### Vorliegender Text:
○ ○ ○ ○ ○

Im dritten Kapitel wird das Jahr 1953 als „ein Jahr internationaler Veränderungen in der Deutschland- und Österreichfrage“ thematisiert. Stalins Tod am 5. März 1953, wie auch die Bemühungen der Amerikaner und Europäer, bei der Nachkriegsregelung in Europa die Westintegration zu stärken, zeigten politische Entwicklungen, die einerseits gewisse Verständigungs- und Annäherungsprozesse zwischen den Blöcken andeuteten, andererseits aber auch massive Konflikte und die Ausweitung des „Kalten Krieges“ bewirkten. Der Volksaufstand vom 17. Juni 1953 in der DDR und die Zementierung der Teilung Deutschlands brachten auch diplomatische Lösungsvorschläge ins Spiel, dem Österreich-Diskurs folgend, auch für Deutschland einen Neutralitätsstatus anzustreben. Solche Überlegungen, auch propagiert durch österreichische Politiker und Diplomaten, hatten allerdings angesichts der eindeutigen Westorientierung und der „Politik der Stärke“ durch die Adenauer-Regierung, keine Chance. Aus der Sichtung der historischen Quellenmaterialien ergib sich für Gehler die Analyse: „Die Niederschlagung des 17. Juni war vor allem auch für Adenauer dienlich, weil er sich in seiner bisherigen Politik bestätigt sehen und angesichts der sowjetischen Repressionen in der DDR im Zuge der eskalierenden Unruhen und der Unterstützung der SED intern jedenfalls von Gesprächen auf Vier-Mächte-Ebene abraten konnte, wenngleich er aus taktischen Gründen solche öffentlich forderte“.

○ ○ ○ ○ ○

### Gegebenes Material:

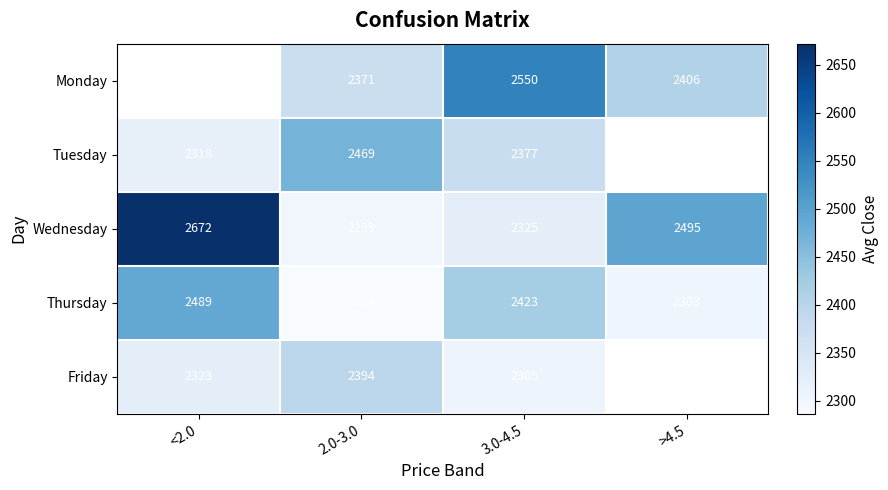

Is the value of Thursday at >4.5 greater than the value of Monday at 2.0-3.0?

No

○ ○ ○ ○ ○

### Aufgabe:
An welchem Tag starb Stalin laut dem Text über das Jahr 1953? Das Material brauchst du hier nicht.

### Lösung:
Am 5. März 1953.